--- START ---
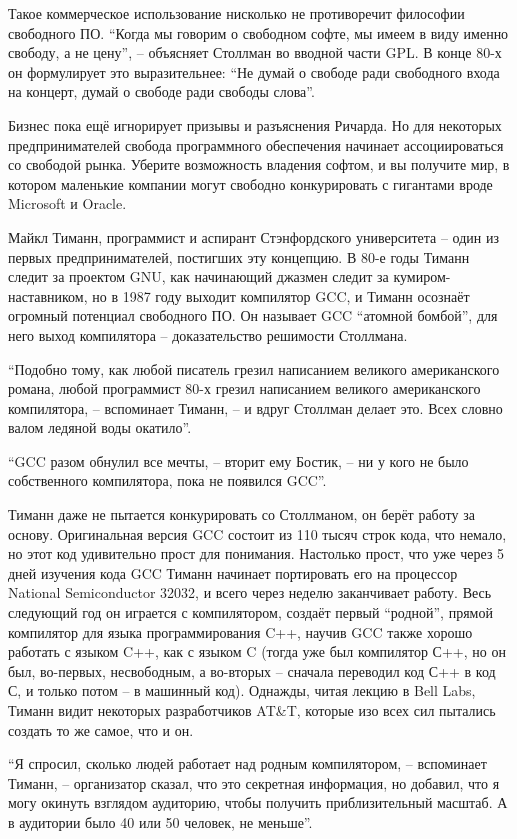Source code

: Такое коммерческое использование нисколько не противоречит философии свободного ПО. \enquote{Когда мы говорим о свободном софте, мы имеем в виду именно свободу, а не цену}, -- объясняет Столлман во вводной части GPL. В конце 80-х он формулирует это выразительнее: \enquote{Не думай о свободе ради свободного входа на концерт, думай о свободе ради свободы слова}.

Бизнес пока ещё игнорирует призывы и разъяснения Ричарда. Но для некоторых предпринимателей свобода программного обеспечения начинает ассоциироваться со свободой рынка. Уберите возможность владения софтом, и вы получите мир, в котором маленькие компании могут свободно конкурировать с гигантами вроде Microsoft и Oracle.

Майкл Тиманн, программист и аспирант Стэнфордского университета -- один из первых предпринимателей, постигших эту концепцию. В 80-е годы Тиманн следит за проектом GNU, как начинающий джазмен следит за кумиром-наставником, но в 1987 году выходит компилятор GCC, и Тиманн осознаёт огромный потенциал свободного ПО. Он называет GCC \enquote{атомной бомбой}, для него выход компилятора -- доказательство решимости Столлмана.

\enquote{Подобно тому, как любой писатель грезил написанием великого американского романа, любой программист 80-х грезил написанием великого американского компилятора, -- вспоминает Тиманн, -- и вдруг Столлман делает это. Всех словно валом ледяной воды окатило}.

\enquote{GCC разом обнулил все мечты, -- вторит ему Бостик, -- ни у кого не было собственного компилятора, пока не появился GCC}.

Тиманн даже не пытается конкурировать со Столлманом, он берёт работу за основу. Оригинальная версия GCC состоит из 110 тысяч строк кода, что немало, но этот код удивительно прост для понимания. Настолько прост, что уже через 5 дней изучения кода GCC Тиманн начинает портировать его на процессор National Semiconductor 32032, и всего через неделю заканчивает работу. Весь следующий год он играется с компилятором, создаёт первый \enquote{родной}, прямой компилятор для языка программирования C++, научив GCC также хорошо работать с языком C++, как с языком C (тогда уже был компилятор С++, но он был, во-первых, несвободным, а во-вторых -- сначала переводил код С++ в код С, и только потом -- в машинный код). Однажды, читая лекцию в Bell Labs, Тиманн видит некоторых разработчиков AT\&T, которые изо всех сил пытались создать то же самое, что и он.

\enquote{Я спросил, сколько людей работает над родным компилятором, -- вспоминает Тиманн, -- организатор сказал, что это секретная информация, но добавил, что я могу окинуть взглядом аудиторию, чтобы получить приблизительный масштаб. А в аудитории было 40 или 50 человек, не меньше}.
--- END ---
▶ [REQUIRED ACTION]:
Apart from the pictures, every line of the material above is to be returned word for word.

▶ [RESULT FOR THIS EXERCISE]:
Source code

: Такое коммерческое использование нисколько не противоречит философии свободного ПО. \enquote{Когда мы говорим о свободном софте, мы имеем в виду именно свободу, а не цену}, -- объясняет Столлман во вводной части GPL. В конце 80-х он формулирует это выразительнее: \enquote{Не думай о свободе ради свободного входа на концерт, думай о свободе ради свободы слова}.

Бизнес пока ещё игнорирует призывы и разъяснения Ричарда. Но для некоторых предпринимателей свобода программного обеспечения начинает ассоциироваться со свободой рынка. Уберите возможность владения софтом, и вы получите мир, в котором маленькие компании могут свободно конкурировать с гигантами вроде Microsoft и Oracle.

Майкл Тиманн, программист и аспирант Стэнфордского университета -- один из первых предпринимателей, постигших эту концепцию. В 80-е годы Тиманн следит за проектом GNU, как начинающий джазмен следит за кумиром-наставником, но в 1987 году выходит компилятор GCC, и Тиманн осознаёт огромный потенциал свободного ПО. Он называет GCC \enquote{атомной бомбой}, для него выход компилятора -- доказательство решимости Столлмана.

\enquote{Подобно тому, как любой писатель грезил написанием великого американского романа, любой программист 80-х грезил написанием великого американского компилятора, -- вспоминает Тиманн, -- и вдруг Столлман делает это. Всех словно валом ледяной воды окатило}.

\enquote{GCC разом обнулил все мечты, -- вторит ему Бостик, -- ни у кого не было собственного компилятора, пока не появился GCC}.

Тиманн даже не пытается конкурировать со Столлманом, он берёт работу за основу. Оригинальная версия GCC состоит из 110 тысяч строк кода, что немало, но этот код удивительно прост для понимания. Настолько прост, что уже через 5 дней изучения кода GCC Тиманн начинает портировать его на процессор National Semiconductor 32032, и всего через неделю заканчивает работу. Весь следующий год он играется с компилятором, создаёт первый \enquote{родной}, прямой компилятор для языка программирования C++, научив GCC также хорошо работать с языком C++, как с языком C (тогда уже был компилятор С++, но он был, во-первых, несвободным, а во-вторых -- сначала переводил код С++ в код С, и только потом -- в машинный код). Однажды, читая лекцию в Bell Labs, Тиманн видит некоторых разработчиков AT\&T, которые изо всех сил пытались создать то же самое, что и он.

\enquote{Я спросил, сколько людей работает над родным компилятором, -- вспоминает Тиманн, -- организатор сказал, что это секретная информация, но добавил, что я могу окинуть взглядом аудиторию, чтобы получить приблизительный масштаб. А в аудитории было 40 или 50 человек, не меньше}.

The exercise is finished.